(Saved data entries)
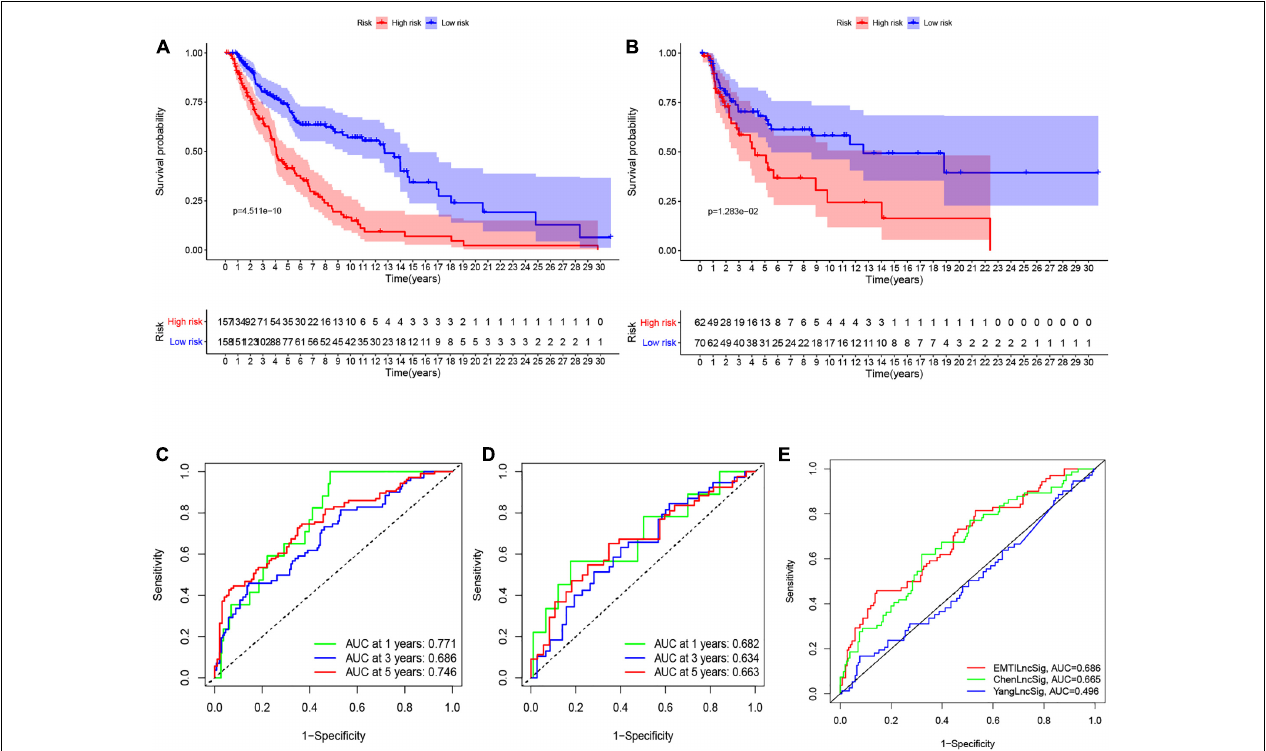
FIGURE 2 | K–M survival analysis (A,B) , ROC curves (C,D) at 1-, 3-, and 5-years post diagnosis of immune-related lncRNA signature in melanoma in training and testing cohort. The ROC curve at 3 years of overall survival for the EMTLncSig, ChenLncSig and YangLncSig (E) .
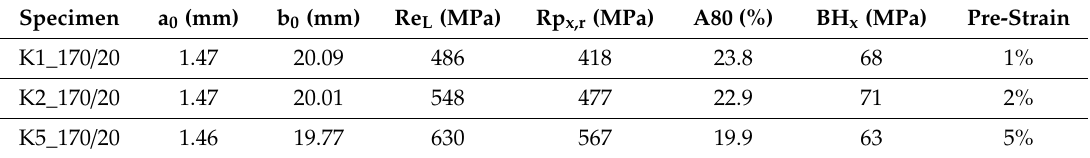
Table 4. Measured values of DP 500 HCT 590X, 170 °C/20 min.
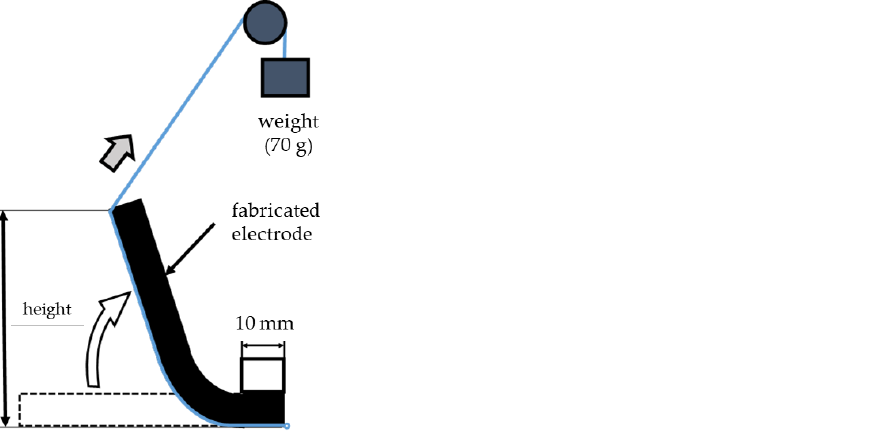
Figure 3. Schematic diagram of flexibility measurements (redrawn from Hatakeyama et al.,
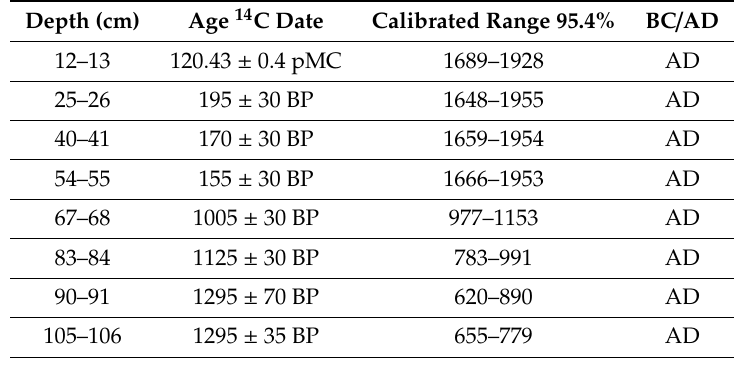
(Table 4). Moisture contents of peat samples ranged from 93.15% to 93.92% (Table 5). Table 4. The radiocarbon 14 C dates for fen St ˛a˙zka.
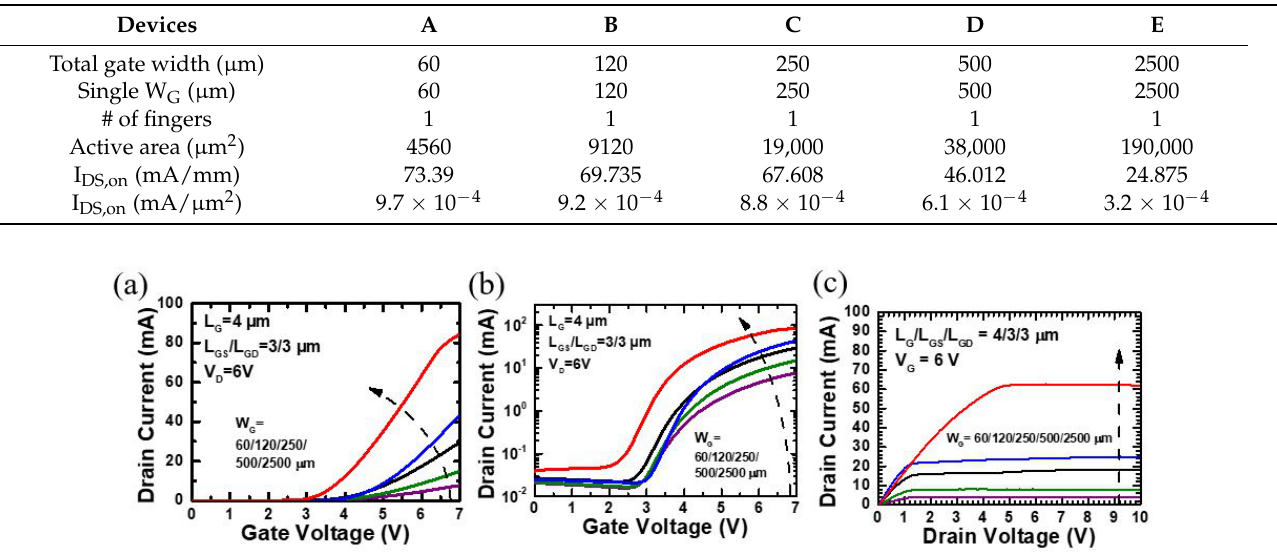
Table 1. Design parameters for single finger devices with different gate widths (W G ).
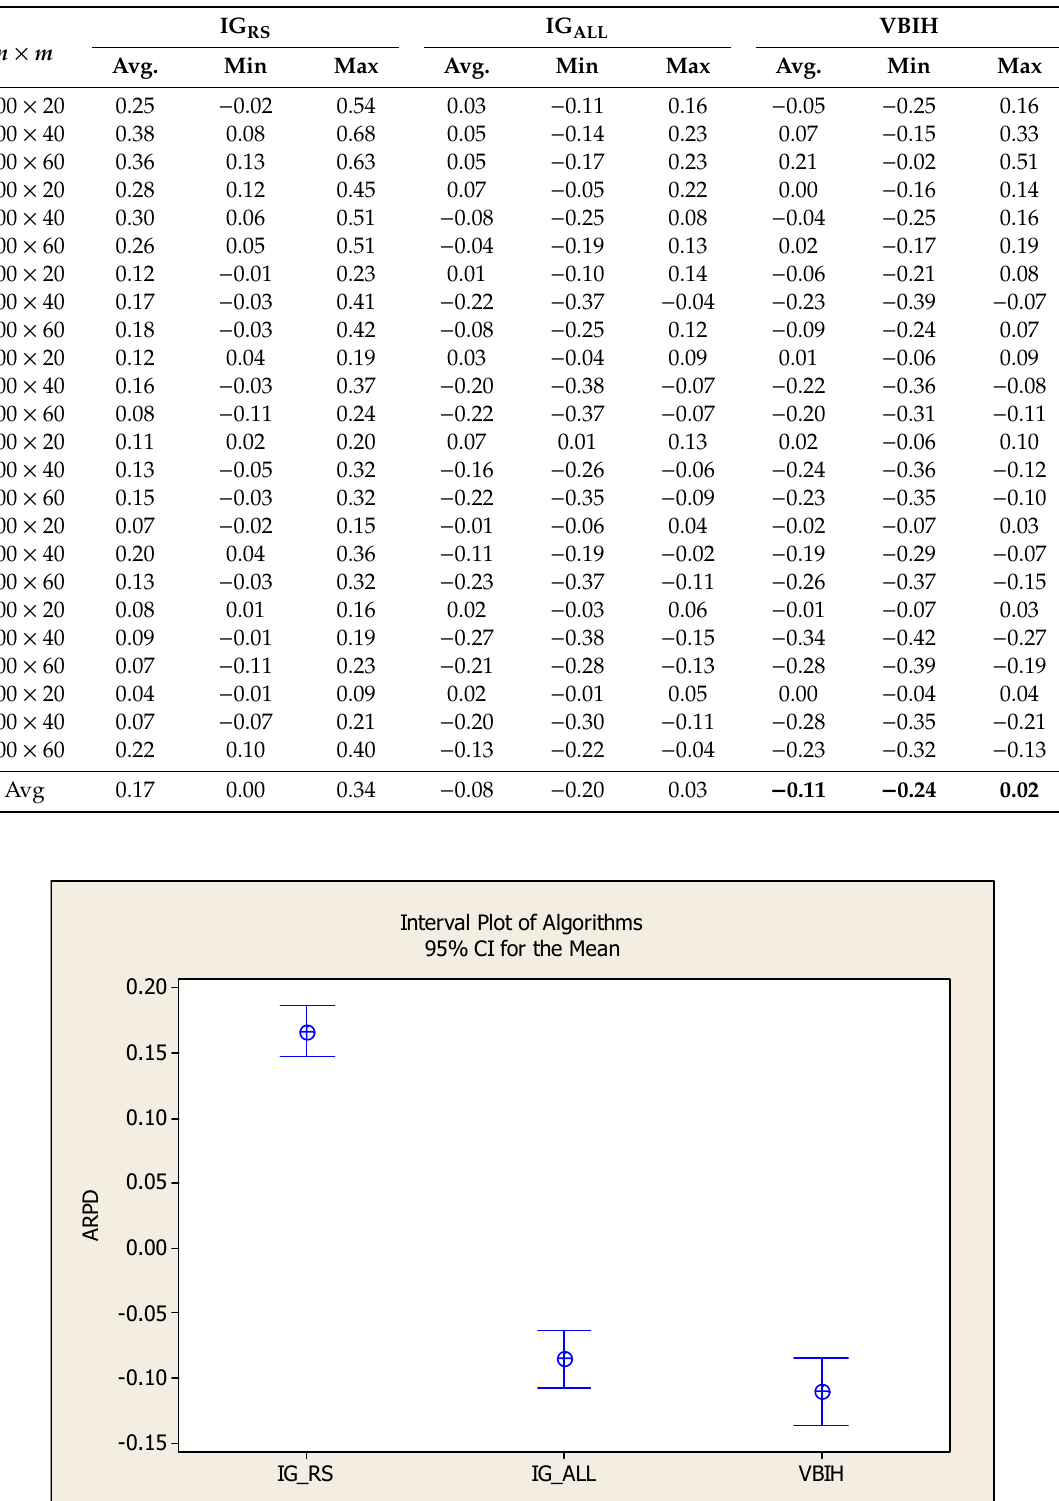
Table 7. Computational results of algorithms with T max = 30 × n × m milliseconds (The bolds show better results).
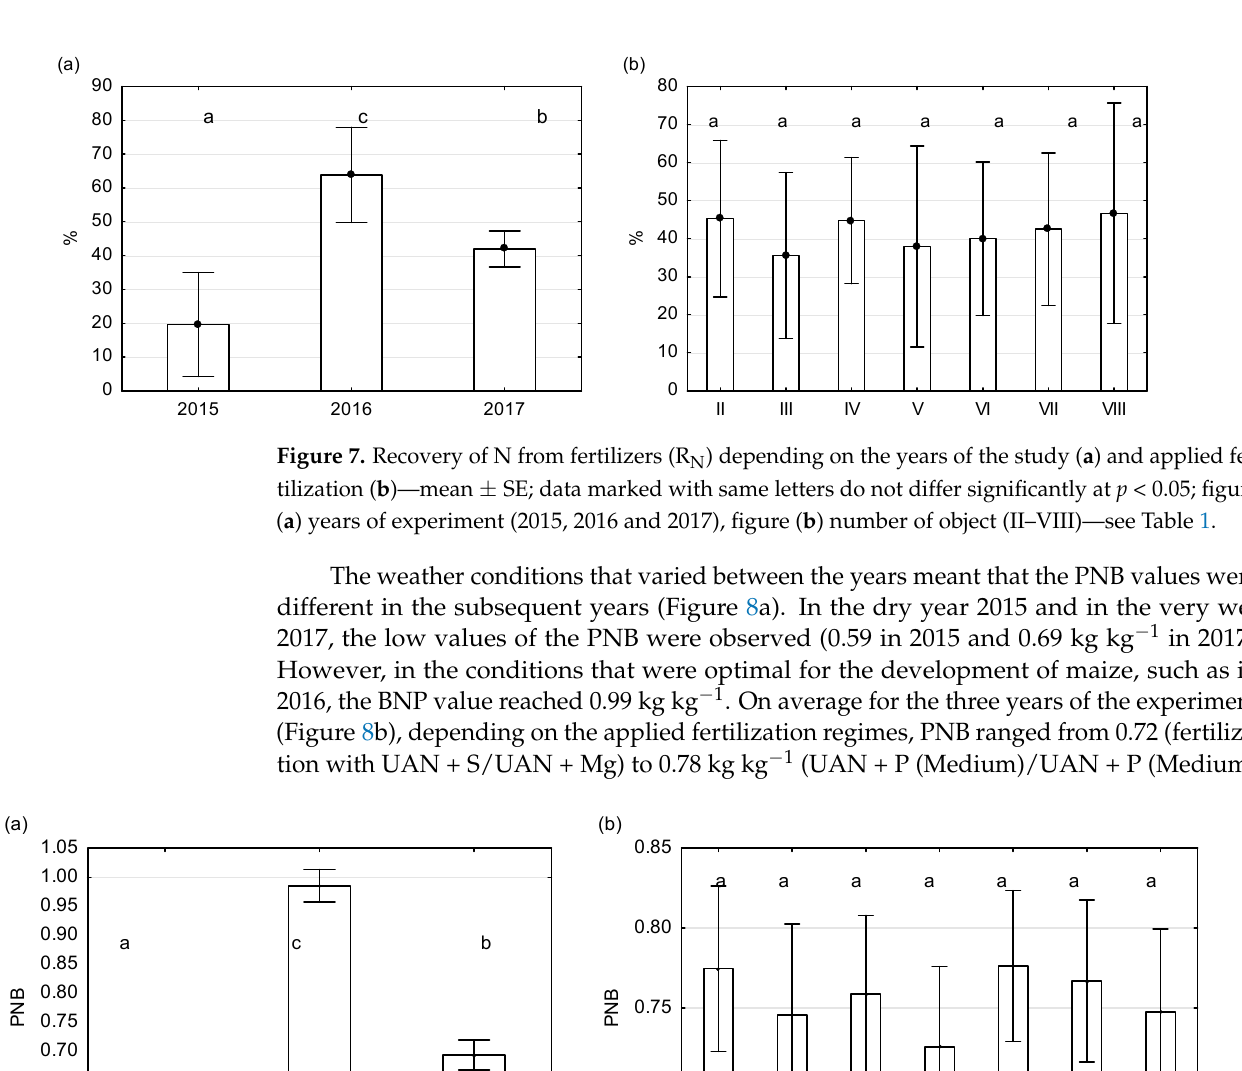
not significant statistically.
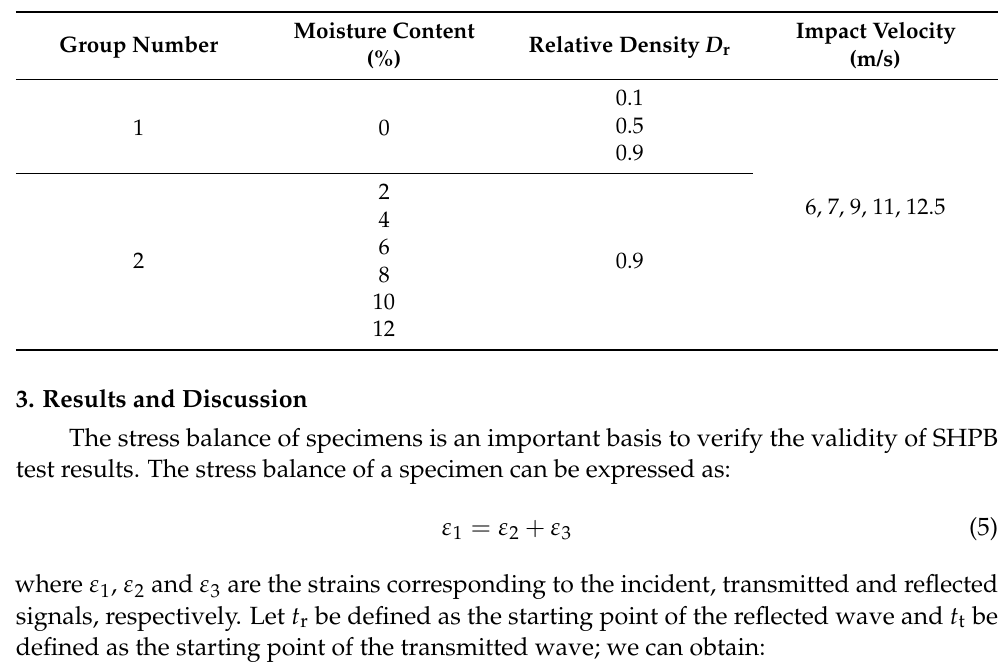
Table 2. Loading cases of current test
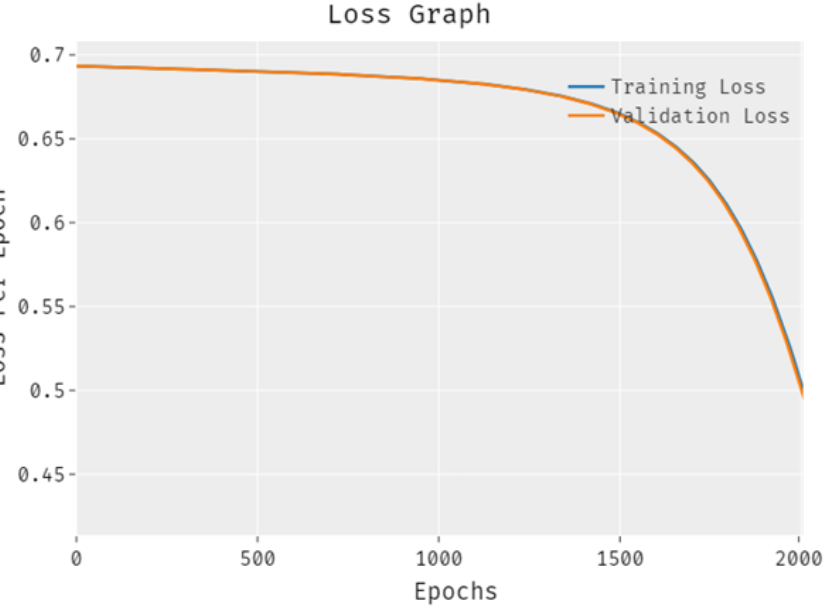
Figure 10. Loss analysis of ESOML-IDS technique under 2000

◆ **Problem details**: What the reply must contain is an exact transcription of the data above and none of its pictures.

◆ **Output**:
FIGURE 2 | K–M survival analysis (A,B) , ROC curves (C,D) at 1-, 3-, and 5-years post diagnosis of immune-related lncRNA signature in melanoma in training and testing cohort. The ROC curve at 3 years of overall survival for the EMTLncSig, ChenLncSig and YangLncSig (E) .
Table 4. Measured values of DP 500 HCT 590X, 170 °C/20 min.
Figure 3. Schematic diagram of flexibility measurements (redrawn from Hatakeyama et al.,
(Table 4). Moisture contents of peat samples ranged from 93.15% to 93.92% (Table 5). Table 4. The radiocarbon 14 C dates for fen St ˛a˙zka.
Table 1. Design parameters for single finger devices with different gate widths (W G ).
Table 7. Computational results of algorithms with T max = 30 × n × m milliseconds (The bolds show better results).
not significant statistically.
Table 2. Loading cases of current test
Figure 10. Loss analysis of ESOML-IDS technique under 2000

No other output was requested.